One of the economically important pathovars is pv. flaccumfaciens. This pathovar produces a bacterial wilt and its primary host range is the genus Phaseolus (beans), but the pathogen can infect many other species of the same family (Fabaceae). In beans, the symptoms can be devastating to the crop yield. These beans have severe foliage wilting and chlorosis.
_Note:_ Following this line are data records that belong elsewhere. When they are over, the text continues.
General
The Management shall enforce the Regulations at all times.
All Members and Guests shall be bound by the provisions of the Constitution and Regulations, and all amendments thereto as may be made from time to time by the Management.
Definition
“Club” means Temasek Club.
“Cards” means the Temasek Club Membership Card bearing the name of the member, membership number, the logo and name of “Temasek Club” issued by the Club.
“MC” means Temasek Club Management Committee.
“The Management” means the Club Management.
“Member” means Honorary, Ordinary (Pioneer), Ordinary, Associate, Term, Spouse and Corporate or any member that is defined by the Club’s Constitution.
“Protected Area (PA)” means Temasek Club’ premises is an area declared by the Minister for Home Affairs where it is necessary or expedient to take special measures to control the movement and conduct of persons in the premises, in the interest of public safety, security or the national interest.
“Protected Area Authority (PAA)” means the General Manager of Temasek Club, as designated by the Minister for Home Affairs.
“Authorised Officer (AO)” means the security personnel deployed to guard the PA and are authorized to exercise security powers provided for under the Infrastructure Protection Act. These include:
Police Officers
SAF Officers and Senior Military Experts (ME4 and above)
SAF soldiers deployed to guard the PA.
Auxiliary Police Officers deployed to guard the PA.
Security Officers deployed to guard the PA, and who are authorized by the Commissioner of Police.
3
One ornamental example is pv. oortii. The primary host are plants from the genus Tulipa (tulips). Although the host range differs, the symptoms are relatively similar. During flowering, typical symptoms of dehydration are observed. Similarly to beans, the tulips get wilt. In severe cases, the plant eventually fails to recover from wilting and dies.

== Disease cycle ==
=== Survival ===
Curtobacterium flaccumfaciens can overwinter in plant debris, diseased plants, wild hosts, seeds, or vegetative propagative organs. The bacteria can survive only a couple of weeks as free bacteria in soil. Multiple factors go into survival of a bacterial population, including temperature, humidity, and soil characteristics. Infected seeds cannot be used for susceptible bean crops because Curtobacterium flaccumfaciens pv. flaccumfaciens has been known to survive in dried bean pods from five years and up to 24 years in laboratory conditions. Different pathovars survive in slightly different ways. For example, Curtobacterium flaccumfaciens pv. oortii survive in the vegetative propagative organs (bulbs) rather than in the seeds, like Curtobacterium flaccumfaciens pv. flaccumfaciens.

=== Dispersal ===
Curtobacterium flaccumfaciens causes wilting at high populations and disperses in many ways. The bacteria multiply relatively quickly, which increases the possibility that Curtobacterium flaccumfaciens can shed from dying or dead plant material. The pathogen is normally dispersed via agricultural practices such as, planting saved seed and through farm equipment. In the case of beans & tulips, these practices move the propagule during the overwriting phase of their life cycles. This is effective dispersal for the pathogen.

=== Infection ===
Curtobacterium flaccumfaciens usually enters the plant though a wound. Natural wounds (created by excision of flowers or genesis of lateral roots) and unnatural wounds could become entry sites. There are no reports of vectors, but the nematode Meloidogyne incognita may assist entry by providing unnatural wounds.

== Management ==
Management varies for each between hosts. For this purpose, we will look specifically at the detection and control methods of Curtobacterium flaccumfaciens pv. flaccumfaciens. Since most plant pathogens are Gram-negative detection of Gram-positive bacterium, using methods such as the KOH test, is a beginners diagnostic tool used to identify this bacterium. Bacteria may be detected beneath the seedcoat by means of a combined cultural and slide agglutination test. Bean seed from countries where the disease is known to occur should be inspected for discoloration of the seedcoat. Immunofluorescence staining can also be used to detect the bacterium in contaminated seed lots. Control may be affected by using disease-free seed and crop rotations. Seeds grown in dry climates are usually free from infection and are, therefore, recommended for distribution. The strongest control regulations handed down by the European and Mediterranean Plant Protection Organization (EPPO) to date was a quarantine procedure. There is little resistance available commercially to C. f. pv. flaccumfaciens and antibiotics are ineffective.